A General Approach to Preprocessing Text Data

You can find the whole process from preprocessing to visualization in another post Analysis of Text: Tolstoy’s War and Peace if you are interested in looking at the whole source codes. In this post, we will discuss a general approach to preprocessing text data and look through python codes that use the NLTK (Natural Language TooKit) library. The following diagram shows the general idea of the preprocessing pipeline from text (e.g., books) to a list of words:

This pipeline can be more generalized to: Text -> Tokenization -> Normalization -> A list of words. Let’s look at details step by step.

Tokenization

Tokenization is a step that splits text into smaller pieces (also called tokens). For example, it splits a paragraph into sentences or a sentence into words. It is also referred to as text segmentation or lexical analysis.

import nltk

list_sent = nltk.sent_tokenize(paragraph)

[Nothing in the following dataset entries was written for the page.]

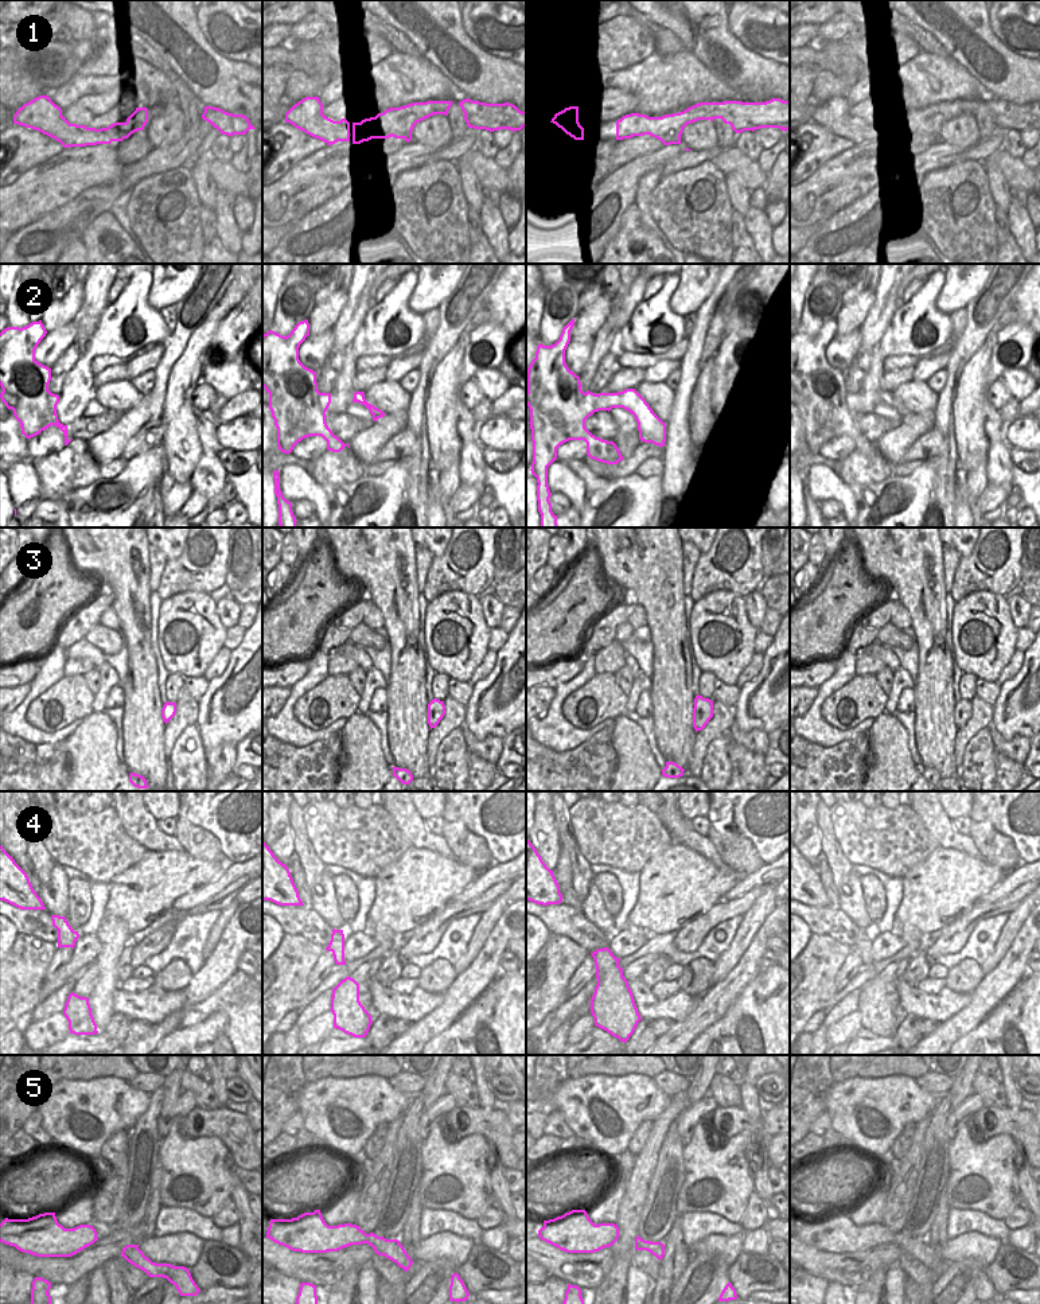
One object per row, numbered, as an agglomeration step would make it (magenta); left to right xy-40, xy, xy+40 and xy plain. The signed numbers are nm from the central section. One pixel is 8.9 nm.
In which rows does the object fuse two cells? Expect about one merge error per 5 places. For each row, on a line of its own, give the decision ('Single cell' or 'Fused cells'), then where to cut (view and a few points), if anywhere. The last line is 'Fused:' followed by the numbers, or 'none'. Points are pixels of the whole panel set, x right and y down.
1: Single cell. No split
2: Single cell. No split
3: Single cell. No split
4: Single cell. No split
5: Single cell. No split
Fused: none

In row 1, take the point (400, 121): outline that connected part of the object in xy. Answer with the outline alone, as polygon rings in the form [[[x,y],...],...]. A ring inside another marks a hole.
[[[452,101],[413,102],[400,108],[386,109],[375,117],[352,122],[352,144],[361,144],[371,139],[404,139],[412,140],[414,125],[433,114],[445,114]]]

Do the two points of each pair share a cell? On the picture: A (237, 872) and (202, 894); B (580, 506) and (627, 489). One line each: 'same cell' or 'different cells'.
A: same cell
B: different cells

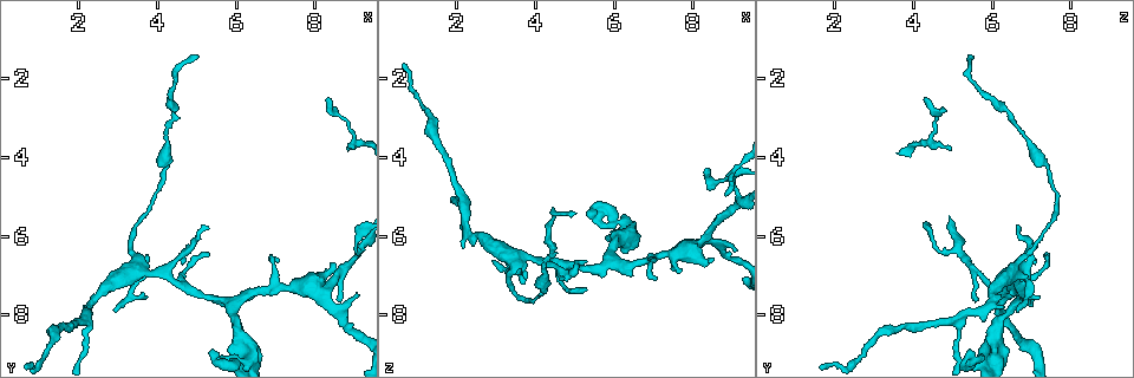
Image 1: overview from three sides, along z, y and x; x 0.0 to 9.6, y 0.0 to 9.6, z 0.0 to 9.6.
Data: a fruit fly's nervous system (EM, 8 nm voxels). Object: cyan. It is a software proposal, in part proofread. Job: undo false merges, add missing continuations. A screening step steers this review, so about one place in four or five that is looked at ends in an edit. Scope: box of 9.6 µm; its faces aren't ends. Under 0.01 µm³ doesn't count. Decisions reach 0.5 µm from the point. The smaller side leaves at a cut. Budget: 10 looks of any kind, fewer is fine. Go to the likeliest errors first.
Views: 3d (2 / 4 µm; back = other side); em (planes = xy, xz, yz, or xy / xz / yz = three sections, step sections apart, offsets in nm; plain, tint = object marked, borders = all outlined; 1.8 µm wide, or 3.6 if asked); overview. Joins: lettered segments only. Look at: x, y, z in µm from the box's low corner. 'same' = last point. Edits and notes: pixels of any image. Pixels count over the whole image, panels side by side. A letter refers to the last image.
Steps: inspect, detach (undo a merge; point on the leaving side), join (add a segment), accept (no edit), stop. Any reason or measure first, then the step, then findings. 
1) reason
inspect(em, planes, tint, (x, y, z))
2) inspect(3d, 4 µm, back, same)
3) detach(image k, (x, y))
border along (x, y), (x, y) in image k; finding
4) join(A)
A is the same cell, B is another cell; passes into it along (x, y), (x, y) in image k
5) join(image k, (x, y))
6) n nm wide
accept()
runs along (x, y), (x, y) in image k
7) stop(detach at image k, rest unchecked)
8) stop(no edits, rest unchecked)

arms part here
inspect(em, yz, step 4, borders, (9.10, 6.35, 5.10))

This python code outputs a list of sentences from a paragraph. The following examples show the results (sentences and words) from tokenizing the first paragraph of Tolstoy’s War and Peace (http://www.gutenberg.org/ebooks/2600):

“Well, Prince, so Genoa and Lucca are now just family estates of the Buonapartes. But I warn you, if you don’t tell me that this means war, if you still try to defend the infamies and horrors perpetrated by that Antichrist—I really believe he is Antichrist—I will have nothing more to do with you and you are no longer my friend, no longer my ‘faithful slave,’ as you call yourself! But how do you do? I see I have frightened you—sit down and tell me all the news.”

The list of output sentences:

['“Well, Prince, so Genoa and Lucca are now just family estates of the Buonapartes.', 'But I warn you, if you don’t tell me that this means war, if you still try to defend the infamies and horrors perpetrated by that Antichrist—I really believe he is Antichrist—I will have nothing more to do with you and you are no longer my friend, no longer my ‘faithful slave,’ as you call yourself!', 'But how do you do?', 'I see I have frightened you—sit down and tell me all the news.”']
from nltk.tokenize import RegexpTokenizer
tokenizer = RegexpTokenizer(r'\w+') # This is to remove special characters

words = tokenizer.tokenize(sent)

The tokenized word list (also special characters were removed) from the first sentence:

['Well', 'Prince', 'so', 'Genoa', 'and', 'Lucca', 'are', 'now', 'just', 'family', 'estates', 'of', 'the', 'Buonapartes']

Normalization

Before analyzing text, we need to normalize the words. If we do not normalize them, the word ‘Family’ and ‘family’ might be treated as different words. Also, you might want to treat ‘better’ and ‘good’ words as the same word. It depends on your purpose. There are most common normalization approaches to consider:

  • convert all characters to lowercase
  • remove stop words
  • remove numbers, or convert them to strings
  • stemming
  • lemmatization

The following codes are for converting characters to lowercase and removing stop words:

def to_lowercase(words):
new_words = []
for word in words:
new_words.append(word.lower())
return new_words
from nltk.corpus import stopwords
stopWords = set(stopwords.words('english'))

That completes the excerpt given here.